◆ **Activity**: What default value does the Chunx sentence chunker documentation give for the :chunk_size option?

◆ **Passage provided**:
-.-.-
Chunx.Chunker.Sentence (chunx v0.1.0)

Copy Markdown View Source

Implements sentence based chunking strategy.

Splits text into overlapping chunks based on sentences while respecting token limits.

Summary

Functions

Splits text into overlapping chunks using sentence boundaries.

Types

chunk_opts()

@type chunk_opts() :: [
  chunk_size: pos_integer(),
  chunk_overlap: pos_integer(),
  min_sentences_per_chunk: pos_integer(),
  delimiters: [String.t()],
  short_sentence_threshold: pos_integer()
]

Functions

chunk(text, tokenizer, opts \\ [])

@spec chunk(binary(), Tokenizers.Tokenizer.t(), chunk_opts()) ::
  {:ok, [Chunx.Chunk.t()]} | {:error, term()}

Splits text into overlapping chunks using sentence boundaries.

Options

  • :chunk_size - Maximum number of tokens per chunk (default: 512). The chunker will try to fit as many complete sentences as possible while staying under this limit. If a single sentence exceeds this limit, it will still be included as its own chunk.
-.-.-
◆ **Supplied material**:
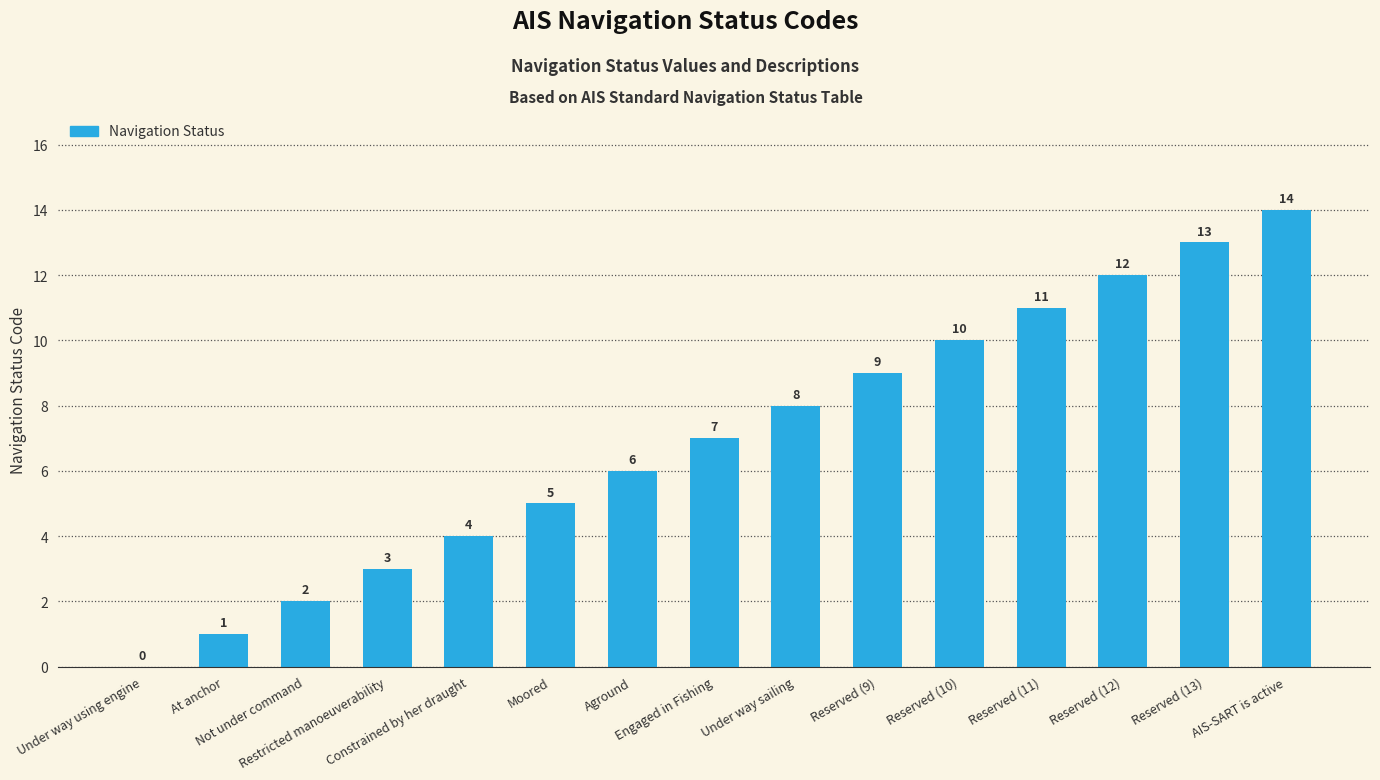

What is the greatest value displayed?

14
-.-.-
◆ **Worked solution**: 512 tokens.